First, a biomechanical study of the gait of the patient is performed, consisting of:

- To make a patient's medical history, with possible previous treatments, episodes of pain, the location of pain, duration of pain, etc.
- Study of complementary tests: X-rays.
- Spreading the pain points and assessing the ranges of joint movement in the lower limb.
- Exploration in static standing with pressure platform: assessing load distribution and areas with higher pressure.
- Exploration of dynamics with pressure platform: valuing biomechanics in the hip, knee, and foot.

With the data obtained in the exploration, a possible orthopedic treatment is evaluated aiming to improve the distribution of the load and to increase the base of support of the foot, to reduce the load on the affected joints.

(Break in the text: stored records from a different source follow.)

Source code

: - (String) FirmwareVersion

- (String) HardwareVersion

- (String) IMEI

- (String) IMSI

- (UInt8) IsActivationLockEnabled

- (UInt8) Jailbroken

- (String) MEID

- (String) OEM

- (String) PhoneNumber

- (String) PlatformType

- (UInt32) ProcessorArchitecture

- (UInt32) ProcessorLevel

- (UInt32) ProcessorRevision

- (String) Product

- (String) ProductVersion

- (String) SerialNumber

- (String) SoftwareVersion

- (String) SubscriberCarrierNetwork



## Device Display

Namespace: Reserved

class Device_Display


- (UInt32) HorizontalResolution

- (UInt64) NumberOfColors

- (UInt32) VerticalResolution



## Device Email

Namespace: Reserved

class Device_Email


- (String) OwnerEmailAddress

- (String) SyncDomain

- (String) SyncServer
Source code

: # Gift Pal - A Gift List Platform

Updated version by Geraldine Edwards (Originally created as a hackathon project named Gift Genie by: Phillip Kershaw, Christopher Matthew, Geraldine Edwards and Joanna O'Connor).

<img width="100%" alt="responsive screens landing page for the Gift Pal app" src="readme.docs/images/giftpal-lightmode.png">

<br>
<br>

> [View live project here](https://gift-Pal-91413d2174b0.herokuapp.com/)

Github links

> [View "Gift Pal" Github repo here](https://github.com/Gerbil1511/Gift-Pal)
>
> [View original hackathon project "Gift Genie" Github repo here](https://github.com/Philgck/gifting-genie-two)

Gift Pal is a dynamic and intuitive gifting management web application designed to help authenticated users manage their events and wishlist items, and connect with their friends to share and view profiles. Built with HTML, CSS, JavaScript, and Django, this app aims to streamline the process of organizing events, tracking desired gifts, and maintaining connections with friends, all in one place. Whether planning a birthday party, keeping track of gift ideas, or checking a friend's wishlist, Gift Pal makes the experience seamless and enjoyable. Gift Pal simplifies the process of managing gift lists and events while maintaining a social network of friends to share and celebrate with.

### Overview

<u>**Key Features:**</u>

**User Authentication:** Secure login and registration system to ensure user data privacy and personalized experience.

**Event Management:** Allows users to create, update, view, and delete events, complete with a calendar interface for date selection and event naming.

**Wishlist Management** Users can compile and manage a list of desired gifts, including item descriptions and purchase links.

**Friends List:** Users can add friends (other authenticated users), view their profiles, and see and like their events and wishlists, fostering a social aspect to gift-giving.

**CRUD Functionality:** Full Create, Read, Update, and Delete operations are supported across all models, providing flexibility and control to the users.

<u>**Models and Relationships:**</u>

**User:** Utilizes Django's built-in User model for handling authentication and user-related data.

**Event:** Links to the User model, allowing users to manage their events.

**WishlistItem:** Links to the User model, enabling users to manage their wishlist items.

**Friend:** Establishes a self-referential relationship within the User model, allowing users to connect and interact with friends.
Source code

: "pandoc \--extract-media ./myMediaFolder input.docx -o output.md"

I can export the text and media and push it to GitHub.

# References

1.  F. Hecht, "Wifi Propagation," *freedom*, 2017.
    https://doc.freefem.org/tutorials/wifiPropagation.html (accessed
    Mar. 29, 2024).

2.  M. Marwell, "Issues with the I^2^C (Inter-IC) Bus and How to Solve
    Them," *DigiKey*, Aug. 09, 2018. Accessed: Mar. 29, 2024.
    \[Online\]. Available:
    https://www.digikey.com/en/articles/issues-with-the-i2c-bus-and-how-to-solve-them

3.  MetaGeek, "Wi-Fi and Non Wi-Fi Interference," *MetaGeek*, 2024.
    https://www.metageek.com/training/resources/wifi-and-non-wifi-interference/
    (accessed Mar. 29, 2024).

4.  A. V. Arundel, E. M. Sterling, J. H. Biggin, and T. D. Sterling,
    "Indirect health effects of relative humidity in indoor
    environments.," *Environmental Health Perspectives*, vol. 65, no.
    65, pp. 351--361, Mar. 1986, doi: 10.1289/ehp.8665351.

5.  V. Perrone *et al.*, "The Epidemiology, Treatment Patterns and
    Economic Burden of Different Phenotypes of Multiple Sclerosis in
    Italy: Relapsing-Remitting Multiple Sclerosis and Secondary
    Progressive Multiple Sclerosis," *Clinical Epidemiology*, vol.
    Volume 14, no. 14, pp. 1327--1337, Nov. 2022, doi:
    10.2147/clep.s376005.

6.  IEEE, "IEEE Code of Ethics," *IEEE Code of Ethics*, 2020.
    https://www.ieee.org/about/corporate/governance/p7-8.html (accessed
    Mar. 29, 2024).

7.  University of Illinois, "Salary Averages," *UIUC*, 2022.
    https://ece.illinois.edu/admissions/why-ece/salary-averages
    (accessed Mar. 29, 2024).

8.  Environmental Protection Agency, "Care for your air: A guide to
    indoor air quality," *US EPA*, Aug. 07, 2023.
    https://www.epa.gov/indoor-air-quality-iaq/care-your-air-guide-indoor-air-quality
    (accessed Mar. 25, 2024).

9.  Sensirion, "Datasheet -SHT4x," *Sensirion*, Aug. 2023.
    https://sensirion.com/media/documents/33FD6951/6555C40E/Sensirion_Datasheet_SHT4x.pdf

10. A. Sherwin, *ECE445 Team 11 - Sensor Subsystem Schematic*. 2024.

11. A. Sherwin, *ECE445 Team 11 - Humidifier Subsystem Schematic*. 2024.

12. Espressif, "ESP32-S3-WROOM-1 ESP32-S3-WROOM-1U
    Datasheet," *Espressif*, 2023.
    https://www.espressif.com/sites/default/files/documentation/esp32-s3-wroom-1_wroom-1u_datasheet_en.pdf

The scanning of the foot using 3D Scan Podoactiva will allow obtaining a three-dimensional mold of the patient, allowing us to make the pertinent correction with the highest reliability.

On the other hand, the patient may require a Chiropody treatment to control areas of hyperkeratosis (hardening and thickening of the layers of the skin) or possible nail problems that he may present.

The following is an actual case of a patient with chronic long-term osteoarthritis. We performed a biomechanical study of the footprint and implemented a treatment with personalized Podoactiva templates. With the template it is tried to stabilize the foot and increase the plantar damping level, a goal achieved, which has contributed to improving the quality of life of the patient.